Other bumps and bruises

• I’m a loyal Jason Kipnis fan, as he’ll probably be among my keepers in my primary fantasy league. But the rookie has shown serious signs of wearing down in his first major league season, as he last banged out a home run on June 17, and he’s hit .216/.328/.268 ever since. No one is questioning Kipnis’ talent or ceiling when they reassess his current value in mixed leagues, and now that he’s missed four games with neck soreness, it might be just as well to sit him for week 20.

Kelly Johnson missed Sunday’s action with a groin issue and is considered day-to-day.

Colby Rasmus missed time over the weekend after reaggravating his right groin injury and could miss time early in week 20, if not land on the DL.

Road to recovery

• The highest-scoring shortstop in fantasy at the time of his injury, Ian Desmond took his first swings since landing on the DL on July 22 with a strained oblique. He’ll probably be out until the beginning of next month.

Tommy Hanson was scheduled to make a rehab start on Sunday as he covers from a back injury. Atlanta is considering whether to move to a six-man rotation, which would allow Kris Medlen (2-0, 8.64 K/9, 1.62 ERA over his past three starts) to keep his job as a starter.

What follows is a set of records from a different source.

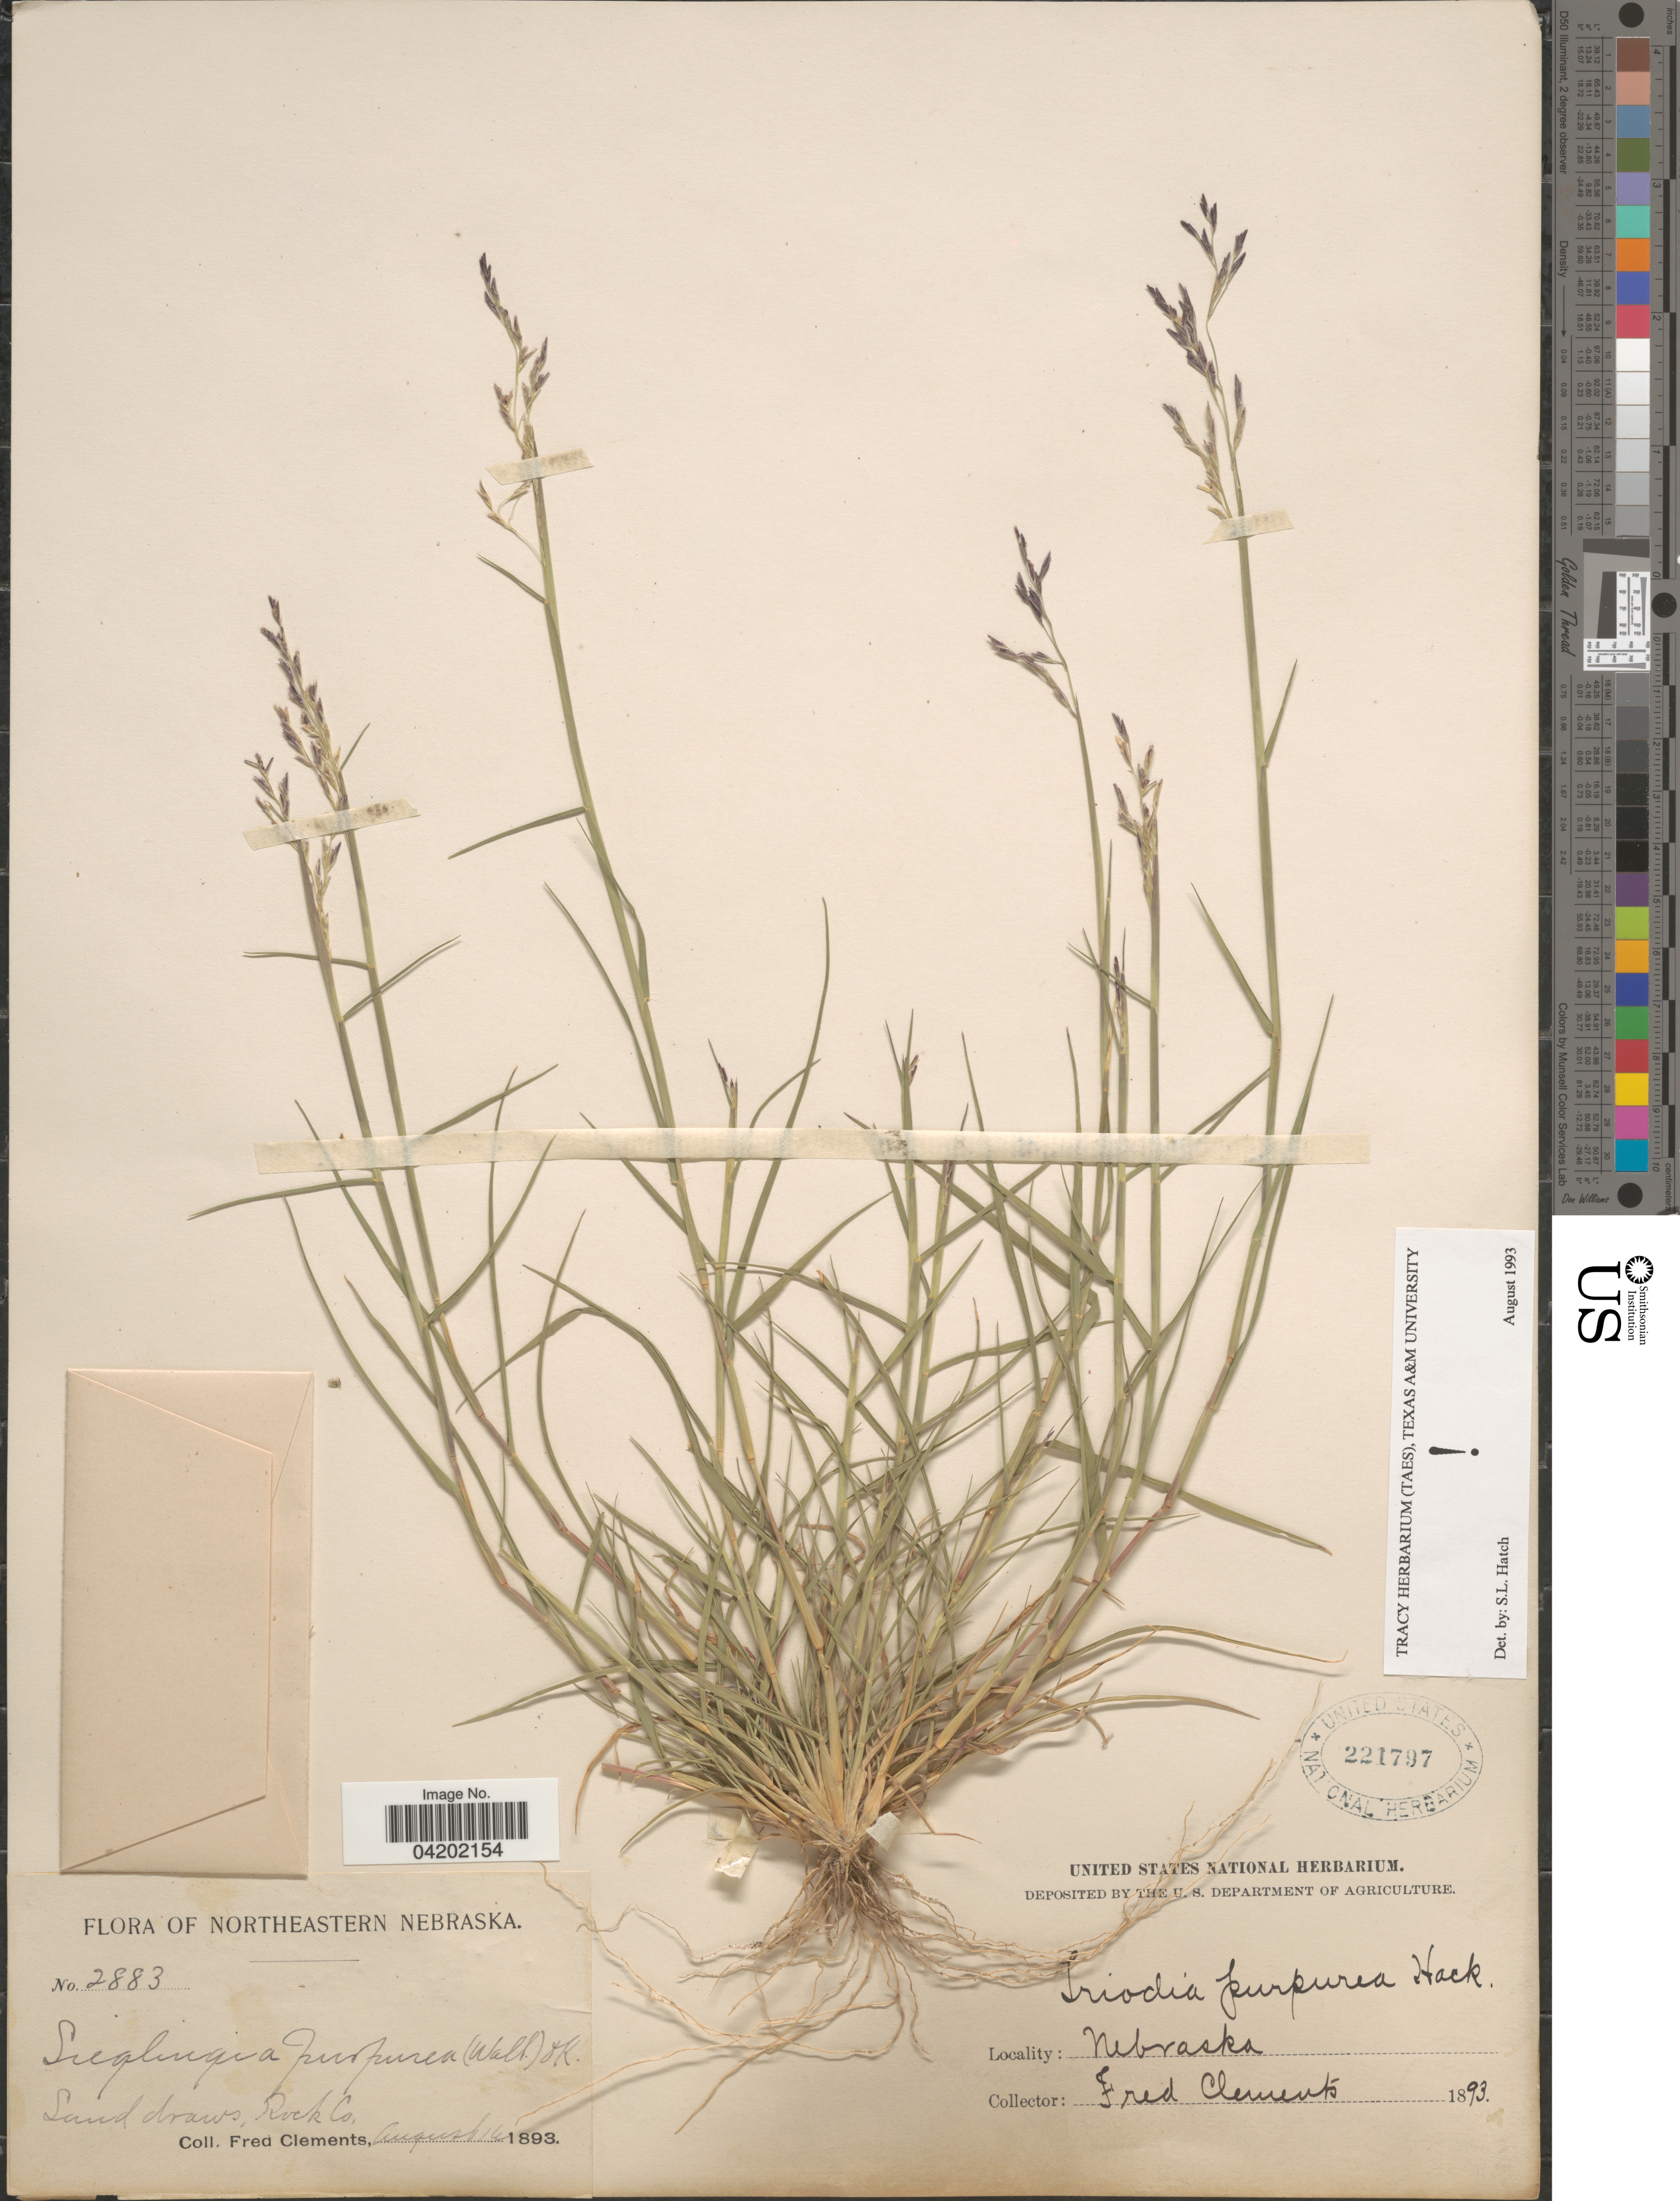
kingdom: Plantae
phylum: Tracheophyta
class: Liliopsida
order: Poales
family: Poaceae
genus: Triplasis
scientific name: Triplasis purpurea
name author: (Walter) Chapm.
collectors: F. Clements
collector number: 2883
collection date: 1893-08-14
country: United States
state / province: Nebraska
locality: Northeastern Nebraska. Sand draws, Rock Co.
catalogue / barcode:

Jose Bautista has been cleared to start swinging a bat, though an MRI still shows some inflammation in his left wrist.

Closer moves

Ryan Cook is out as A’s closer after a particularly bad stretch in which he blew four saves in a two-week span, allowing Grant Balfour, who opened the season as the team’s closer, a chance to reclaim the job. Balfour has been much more effective this season as a setup man than as a ninth-inning stopper, but he picked up a save against the White Sox on Saturday and should be considered the A’s primary candidate to close out wins.

Rotation changes

Roberto Hernandez, the artist formerly known as Fausto Carmona, has a fancy work visa, a new name and has completed his rehab outings to put him on course to rejoin the Indians rotation on Wednesday when he gets the start. It’s not yet clear who will get bumped from the rotation when Hernandez returns, though Corey Kluber was torched in his second big league start Sunday and has to be considered the one most likely to lose his job.

Trading block

• No one in fantasy circles really cares about how Cesar Izturis spends his days, but his trade to the Nationals last week is good news for fans of former Angels’ super prospect Jean Segura, who now gets to anchor shortstop in Milwaukee on a full-time basis. Segura, 22, who I wrote about last month, offers immediate help with steals and had a very good contact rate in the minors, though it’s important to remember he made the jump from Double-A right to the majors, which could result in a longer learning curve.

Phenom watch

Manny Machado was promoted from Double-A right to the majors to help the Orioles with their third-base sinkhole. One of the brightest prospects in all of baseball, Machado, 20, is worth a look in any league and probably is already scooped up in the majority of keeper leagues.